On entre, on serre des pinces, on surprend Areno Jazz au sortir de la douche (mais ouais salut) et, au final, on a droit à Nekfeu et Alpha Wann pour l'interview. Cool. Les 3 derniers membres du groupe sont réquisitionnés dans une autre pièce pour un entretien radio des plus expéditifs. Le cadre posé, chacun des six étalons est est calé dans son box et on peut commencer : 
Messieurs les faiseurs de "musique de langue", comment cultivez-vous votre verbe? Vous lisez? (Peu ou prou). L'affirmation fuse, puis on se fait plus nuancé; ils lisent, certes, lisaient surtout. Aujourd'hui c'est le rap qui accapare la langue, le temps et l'esprit. Ils citent tout de même des favoris qui nous étonnent: genre Tolstoï "Guerre et Paix" pour Nekfeu ou "Le Prince" de Machiavel lu par Alpha Wann. Ca fait un peu poseur pour des types qui se gardent bien d'affirmer des positions politiques nettes dans leurs textes. Mais en fait, selon eux, la lecture a surtout forgé un certain vocabulaire aujourd'hui prêt à l'emploi dans leur rap. Pour illustrer, Nekfeu parle d'une espèce d'effet "casino" où les mots défilent dans sa tête comme sur une machine à sous pour compléter ses phrases. Ok.
La métaphore s'applique-t-elle tout particulièrement en impro? C'est au tour d'Alpha Wann, le maestro, d'enchérir: "Au début, ça peut aider. Plus tu connais de mots, plus tu peux te débrouiller." Ça semble logique, même si Nekfeu a tôt fait de rappeler les contraintes techniques de la pratique. Il y a des rythmes, des schémas et tout un tas d'autres trucs à maîtriser (sauf qu'on ne comprend pas quoi car ils se mettent à parler en même temps).
Bien, et comment passe-t-on de la lecture au rap? "Disons que le rap s'est imposé à moi comme une évidence au moment où j'ai compris ce que c'est vraiment comme art au delà de ce que je croyais que c'était comme musique. C'était idéal pour moi, étant donné que j'ai toujours voulu écrire.

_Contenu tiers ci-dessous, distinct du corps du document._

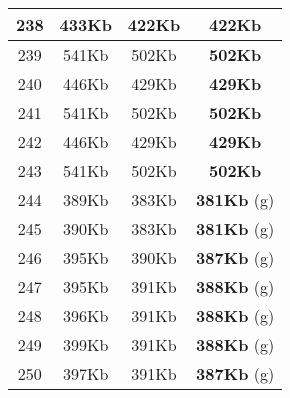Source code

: \begin{table}[H]
\begin{minipage}{5cm}
{\begin{tabular}{|c|c|c|c|}
\hline
238 & 433Kb & 422Kb & \textbf{422Kb} \\
\hline
239 & 541Kb & 502Kb & \textbf{502Kb} \\
\hline
240 & 446Kb & 429Kb & \textbf{429Kb} \\
\hline
241 & 541Kb & 502Kb & \textbf{502Kb} \\
\hline
242 & 446Kb & 429Kb & \textbf{429Kb} \\
\hline
243 & 541Kb & 502Kb & \textbf{502Kb} \\
\hline
244 & 389Kb & 383Kb & \textbf{381Kb} (g) \\
\hline
245 & 390Kb & 383Kb & \textbf{381Kb} (g) \\
\hline
246 & 395Kb & 390Kb & \textbf{387Kb} (g) \\
\hline
247 & 395Kb & 391Kb & \textbf{388Kb} (g) \\
\hline
248 & 396Kb & 391Kb & \textbf{388Kb} (g) \\
\hline
249 & 399Kb & 391Kb & \textbf{388Kb} (g) \\
\hline
250 & 397Kb & 391Kb & \textbf{387Kb} (g) \\
\hline
\end{tabular}
}
\end{minipage}
\end{table}

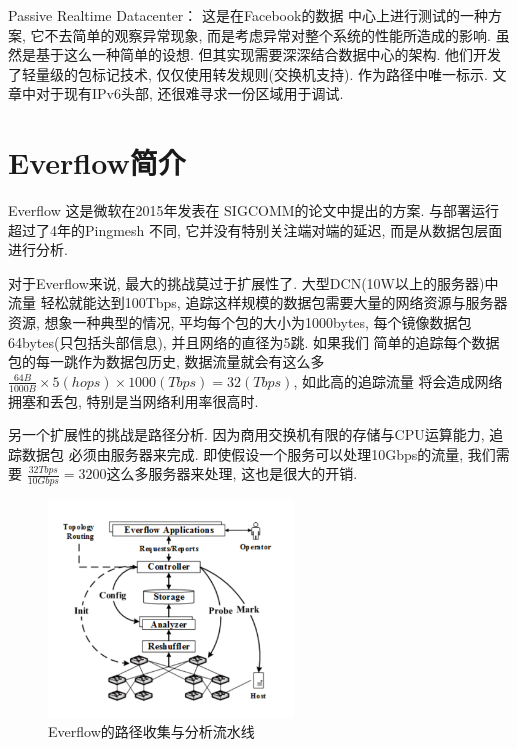 Passive Realtime Datacenter：\cite{roy2017passive} 这是在Facebook的数据
中心上进行测试的一种方案, 它不去简单的观察异常现象,
而是考虑异常对整个系统的性能所造成的影响. 虽然是基于这么一种简单的设想.
但其实现需要深深结合数据中心的架构. 他们开发了轻量级的包标记技术,
仅仅使用转发规则(交换机支持). 作为路径中唯一标示. 文章中对于现有IPv6头部, 
还很难寻求一份区域用于调试.


\section{Everflow简介}

  Everflow \cite{greenberg2016packet} 这是微软在2015年发表在
SIGCOMM的论文中提出的方案. 与部署运行超过了4年的Pingmesh\cite{guo2015pingmesh}
不同, 它并没有特别关注端对端的延迟, 而是从数据包层面进行分析.

  对于Everflow来说, 最大的挑战莫过于扩展性了. 大型DCN(10W以上的服务器)中流量
轻松就能达到100Tbps, 追踪这样规模的数据包需要大量的网络资源与服务器资源,
想象一种典型的情况, 平均每个包的大小为1000bytes,
每个镜像数据包64bytes(只包括头部信息), 并且网络的直径为5跳. 如果我们
简单的追踪每个数据包的每一跳作为数据包历史, 数据流量就会有这么多
$\frac{64B}{1000B} \times 5(hops) \times 1000(Tbps) = 32(Tbps)$, 如此高的追踪流量
将会造成网络拥塞和丢包, 特别是当网络利用率很高时.

  另一个扩展性的挑战是路径分析. 因为商用交换机有限的存储与CPU运算能力, 追踪数据包
必须由服务器来完成. 即使假设一个服务可以处理10Gbps的流量, 我们需要
$\frac{32Tbps}{10Gbps} = 3200$这么多服务器来处理, 这也是很大的开销.


\begin{figure}
  \centering
  \includegraphics[width=0.58\textwidth]{../img/everflow_arch.png}
  \caption{Everflow的路径收集与分析流水线}
  \label{fig:everflow_arch}
\end{figure}

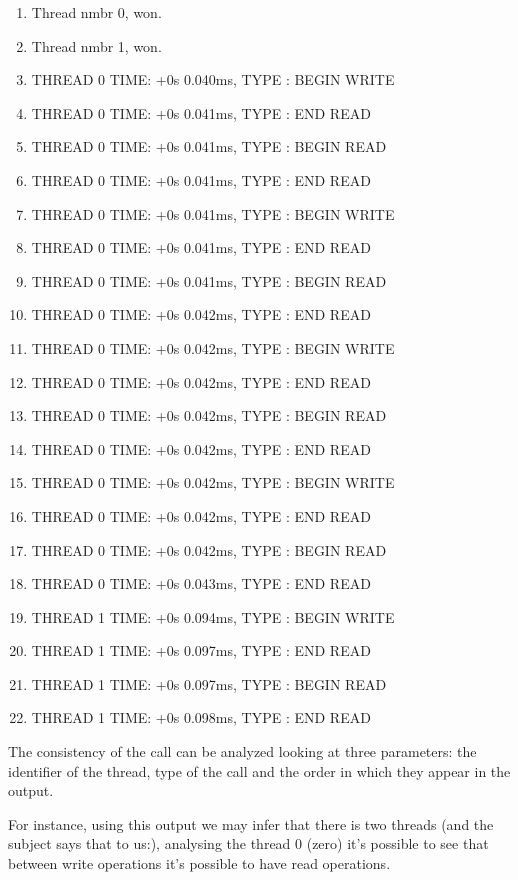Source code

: \documentclass{article}
\begin{document}
		\begin{enumerate}
		      \item Thread nmbr 0, won.
		      \item Thread nmbr 1, won.
		      \item THREAD 0 TIME: +0s 0.040ms, TYPE : BEGIN WRITE
		      \item THREAD 0 TIME: +0s 0.041ms, TYPE : END READ
		      \item THREAD 0 TIME: +0s 0.041ms, TYPE : BEGIN READ
		      \item THREAD 0 TIME: +0s 0.041ms, TYPE : END READ
		      \item THREAD 0 TIME: +0s 0.041ms, TYPE : BEGIN WRITE
		      \item THREAD 0 TIME: +0s 0.041ms, TYPE : END READ
		      \item THREAD 0 TIME: +0s 0.041ms, TYPE : BEGIN READ
		      \item THREAD 0 TIME: +0s 0.042ms, TYPE : END READ
		      \item THREAD 0 TIME: +0s 0.042ms, TYPE : BEGIN WRITE
		      \item THREAD 0 TIME: +0s 0.042ms, TYPE : END READ
		      \item THREAD 0 TIME: +0s 0.042ms, TYPE : BEGIN READ
		      \item THREAD 0 TIME: +0s 0.042ms, TYPE : END READ
		      \item THREAD 0 TIME: +0s 0.042ms, TYPE : BEGIN WRITE
		      \item THREAD 0 TIME: +0s 0.042ms, TYPE : END READ
		      \item THREAD 0 TIME: +0s 0.042ms, TYPE : BEGIN READ
		      \item THREAD 0 TIME: +0s 0.043ms, TYPE : END READ
		      \item THREAD 1 TIME: +0s 0.094ms, TYPE : BEGIN WRITE
		      \item THREAD 1 TIME: +0s 0.097ms, TYPE : END READ
		      \item THREAD 1 TIME: +0s 0.097ms, TYPE : BEGIN READ
		      \item THREAD 1 TIME: +0s 0.098ms, TYPE : END READ   
		\end{enumerate}

		The consistency of the call can be analyzed looking at three parameters: the identifier of 
		the thread, type of the call and the order in which they appear in the output.

		For instance, using this output we may infer that there is two threads (and the subject says 
		that to us:), analysing the thread 0 (zero) it's possible to see that between write operations
		it's possible to have read operations.
\end{document}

Les contraintes techniques ont aussi apporté un plus, un challenge, comme une équation à résoudre." Autre tintement de cloche chez Alpha Wann selon lequel les deux pratiques qui l'animent depuis l'enfance sont distinctes et sans lien direct. Selon lui, il est même possible de rapper sans avoir jamais lu. Il suffirait d'une bonne dose de culot et de charisme.

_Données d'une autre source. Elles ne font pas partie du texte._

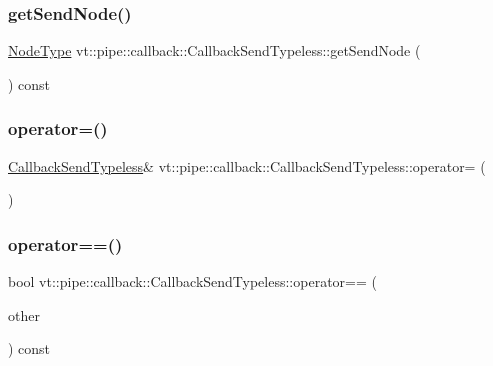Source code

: \subsubsection{\texorpdfstring{get\+Send\+Node()}{getSendNode()}}
{\footnotesize\ttfamily \hyperlink{namespacevt_a866da9d0efc19c0a1ce79e9e492f47e2}{Node\+Type} vt\+::pipe\+::callback\+::\+Callback\+Send\+Typeless\+::get\+Send\+Node (\begin{DoxyParamCaption}{ }\end{DoxyParamCaption}) const\hspace{0.3cm}{\ttfamily [inline]}}

\mbox{\label{structvt_1_1pipe_1_1callback_1_1_callback_send_typeless_ab4637d4587695d0a0883aa2f547e2b0b}} 
\subsubsection{\texorpdfstring{operator=()}{operator=()}}
{\footnotesize\ttfamily \hyperlink{structvt_1_1pipe_1_1callback_1_1_callback_send_typeless}{Callback\+Send\+Typeless}\& vt\+::pipe\+::callback\+::\+Callback\+Send\+Typeless\+::operator= (\begin{DoxyParamCaption}\item[{\hyperlink{structvt_1_1pipe_1_1callback_1_1_callback_send_typeless}{Callback\+Send\+Typeless} const \&}]{ }\end{DoxyParamCaption})\hspace{0.3cm}{\ttfamily [default]}}

\mbox{\label{structvt_1_1pipe_1_1callback_1_1_callback_send_typeless_a0dd54476c2ab4f7222660b57e11ee659}} 
\subsubsection{\texorpdfstring{operator==()}{operator==()}}
{\footnotesize\ttfamily bool vt\+::pipe\+::callback\+::\+Callback\+Send\+Typeless\+::operator== (\begin{DoxyParamCaption}\item[{\hyperlink{structvt_1_1pipe_1_1callback_1_1_callback_send_typeless}{Callback\+Send\+Typeless} const \&}]{other }\end{DoxyParamCaption}) const\hspace{0.3cm}{\ttfamily [inline]}}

Comme pour souligner le propos, on assiste alors à l'entrée de Sneazzy dans notre petite arène. Le jeune gars s'empresse de verser de la vodka dans les cacahuètes au wasabi et nous raconte une sombre histoire de lui, Sneazzy, soi-disant star du raï au Maghreb. Tu l'as dit bouffi. On rit quand même, DJ Lo et Areno s'incrustent eux aussi et les blagues fusent. Un peu gênées, on parvient encore à parler un tout petit peu de musique (apparement Nekfeu aime le rock et Fonky Flav, le grand absent, apprécie les orchestres) et c'en est fini. C'est quand même fou comme le simple fait d'enfermer quelques mecs qui s'ennuient dans une pièce en fait des veaux.
Reste que le concert était une pure éclate. On a rarement assisté à une telle débandade. Plus habituées aux caves sombres et aux grands maigrichons chevelus, on ne se sent pas trop à notre place au milieu de cette foule de sweat et casquettes. Les gens sont nombreux (très), jeunes (très très) et motivés (très très beaucoup). Vraiment, ça change. Sur scène aussi : pas d'attitude ténébreuse étudiée. Au contraire, les cinq rappeurs et leur DJ Lo misent plutôt sur l'échange et l’interaction. Ça tombe bien, le public connait toutes les paroles par coeur. Dès lors, les mecs peuvent faire faire n'importe quoi à la foule, que ce soit de bouger les bras, s'accroupir, chanter des trucs... - on fait tout! Et on est content en plus! En ce sens, franchement, 1995 c'est top. Un parfait divertissement. C'est à se demander ce qu'on attend vraiment des concerts en fait. Dans le cas présent, une baffe énergique agrémentée d'une bonne dose de rinçage d'oeil suffisaient amplement.